Buku kang Nunu sangat penting untuk memahami Identitas penduduk Tasikmalaya pada kurun waktu yang ditampilkan dalam buku Hiburan tersebut.  Dan bisa dijadikan pijakan dasar untuk memahami identitas Sebagian besar penduduk Tasikmalaya yang mencoba merumuskan ulang identitas mereka era sekarang.

Untuk memahami hal di atas, saya berangkat dari Kajian Ariel Heryanto Guru Besar Emeritus di Australia dalam bukunya: “Identitas dan Kenikmakatan”, Kepustakaan Populer Gramedia, 2015.

 

Definisi Budaya Populer:

Pertama, budaya populer akan kita pahami sebagai berbagai suara, gambar dan pesan yang diproduksi secara massal dan komersial (termasuk film, music, busana, dan acara televisi) serta praktik pemaknaan terkait, yang berupaya menjangkau sebanyak mungkin konsumen, terutama sebagai hiburan.

Singkatnya, budaya popular dalam pengertian pertama yang dijelaskan di atas merupakan proses memasok komoditas satu arah dari atas ke bawah untuk Masyarakat sebagai konsumen. (Ariel, 22)

Dalam pengertian kedua, buku ini juga mengakui adanya berbagai bentuk praktik komunikasi lain yang bukan hasil industrialisasi, relative modern, dan beredar dengan memanfaatkan berbagai forum dan peristiwa seperti acara keramaian public, parade, dan festival. Bentuk kedua ini kerap kali, tapi tak selalu, bertentangan atau menjadi pilihan alternatif bagi bentuk budaya popular dalam arti pertama; inilah budaya popular dalam pengertian kedua: oleh Masyarakat. (Ariel, 22)

Ada beberapa macam bentuk Budaya Populer:

  1. Televisi;
  2. Fiksi;
  3. Film;
  4. Surat Kabar dan Majalah;
  5. Musik Pop.

Budaya Popuper dapat dicontohkan dalam berbagai Tindakan:
1)  Shoping;
2) Demam Korea (Korean Wave);
3) Korean Pop (K Pop);
4) Media Sosia.

Dalam Penelitiannya Ariel mengkaji politik identitas dan kenikmatan dalam budaya layar mutakhir di Indonesia, khususnya dalam sinema dan sinetron.

Budaya Layar dalam kajiannya dipahami sebagai bagian  dari “Budaya Populer”.

Kebanyakan orang yang mengkonsumsi budaya popular disebut “kelas menengah” yang hidup di Kawasan urban dan Industrial (Ariel,23).

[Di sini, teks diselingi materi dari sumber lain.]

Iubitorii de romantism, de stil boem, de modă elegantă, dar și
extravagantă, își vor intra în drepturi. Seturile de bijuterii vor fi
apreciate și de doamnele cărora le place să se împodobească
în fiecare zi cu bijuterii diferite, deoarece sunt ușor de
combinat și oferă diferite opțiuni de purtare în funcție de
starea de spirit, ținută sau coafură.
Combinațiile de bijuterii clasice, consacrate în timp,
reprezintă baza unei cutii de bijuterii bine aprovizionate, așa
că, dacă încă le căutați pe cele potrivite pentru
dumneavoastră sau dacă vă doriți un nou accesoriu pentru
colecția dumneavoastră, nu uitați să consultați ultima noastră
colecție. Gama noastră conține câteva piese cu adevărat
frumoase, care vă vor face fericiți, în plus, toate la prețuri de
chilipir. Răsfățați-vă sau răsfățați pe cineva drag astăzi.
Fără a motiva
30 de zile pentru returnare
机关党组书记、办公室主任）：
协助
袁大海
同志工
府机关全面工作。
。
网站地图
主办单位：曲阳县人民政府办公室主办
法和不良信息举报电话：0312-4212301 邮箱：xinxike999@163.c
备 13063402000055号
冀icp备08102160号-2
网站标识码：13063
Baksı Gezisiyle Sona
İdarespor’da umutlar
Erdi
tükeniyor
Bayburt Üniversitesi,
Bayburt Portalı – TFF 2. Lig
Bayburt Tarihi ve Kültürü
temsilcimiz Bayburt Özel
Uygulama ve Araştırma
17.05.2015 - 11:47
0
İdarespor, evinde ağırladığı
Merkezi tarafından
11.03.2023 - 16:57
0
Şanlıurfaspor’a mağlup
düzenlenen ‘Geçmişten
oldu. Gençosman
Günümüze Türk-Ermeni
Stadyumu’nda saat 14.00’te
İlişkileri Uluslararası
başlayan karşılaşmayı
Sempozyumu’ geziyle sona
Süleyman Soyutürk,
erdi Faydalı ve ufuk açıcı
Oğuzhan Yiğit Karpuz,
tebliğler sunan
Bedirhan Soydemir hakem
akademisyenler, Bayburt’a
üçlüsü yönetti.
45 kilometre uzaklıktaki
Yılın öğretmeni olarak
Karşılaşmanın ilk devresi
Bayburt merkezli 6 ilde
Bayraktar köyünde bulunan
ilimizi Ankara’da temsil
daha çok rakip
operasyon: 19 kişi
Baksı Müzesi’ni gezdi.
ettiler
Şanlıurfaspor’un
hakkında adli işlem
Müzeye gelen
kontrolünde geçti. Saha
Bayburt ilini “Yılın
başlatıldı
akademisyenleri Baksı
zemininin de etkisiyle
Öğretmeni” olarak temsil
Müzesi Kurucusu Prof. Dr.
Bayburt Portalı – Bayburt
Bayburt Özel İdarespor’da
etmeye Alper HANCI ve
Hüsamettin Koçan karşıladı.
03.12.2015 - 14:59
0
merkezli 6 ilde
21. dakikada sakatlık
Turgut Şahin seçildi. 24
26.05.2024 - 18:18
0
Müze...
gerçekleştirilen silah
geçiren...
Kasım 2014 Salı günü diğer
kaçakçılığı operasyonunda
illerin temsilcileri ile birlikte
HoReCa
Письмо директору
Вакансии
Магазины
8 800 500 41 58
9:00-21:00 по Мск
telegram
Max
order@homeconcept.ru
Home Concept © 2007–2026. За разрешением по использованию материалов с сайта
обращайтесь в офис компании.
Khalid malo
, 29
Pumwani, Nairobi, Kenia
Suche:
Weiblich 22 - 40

Kaum elit cenderung bersikap merendahkan budaya popular dengan menggunakan istilah “budaya massa” (Ariel,24)

Dalam bukunya Ariel membahas perjuangan kaum muda kelas menengah dan para professional menegosiasikan, mentrasformasikan identitas social mereka yang sudah lama diakrabi dengan kebebasan yang baru didapatkan (pasca reformasi-resensator), serta Upaya memburu berbagai usaha baru yang mengasyikan sekaligus usaha mewujudkan cita-cita pribadi (Ariel,27).

“menjadi modern” ….memiliki baik peluang khusus maupun keterampilan baru menikmati kesenangan sehari-hari dengan mengonsumsi komoditas modern, menggunakan teknologi terbaru, dan menjalani gaya hidup yang sedang menjadi tren (Ariel,28).

Dengan mengacu pada data buku Nunu Nazarudin terkait dengan Hiburan: Musik, festifal, Nonton TV, Radio di Tasikmalaya Kemarin doeloe, dan meminjam pisau Analisa Ariel Heryanto, kita bisa melihat di Tasikmalaya telah terjadi gelombang baru budaya populer (Televisi, fiksi, film, Musik Pop).

Hari ini kita dengan mudahnya bisa melihat orang-orang Tasikmalaya gila belanja (shopping) meskipun kegiatan budaya nongki di mall tidak selalu harus diikuti dengan berbelanja.  Di Tasikamalaya juga telah menguat kesadaran keasiaan, pemujaan terhadap Korea atau demam Korea (Korean Wave) tidak terbatas dengan menyukai dan memainkan musik-musik Korean Pop atau K Pop.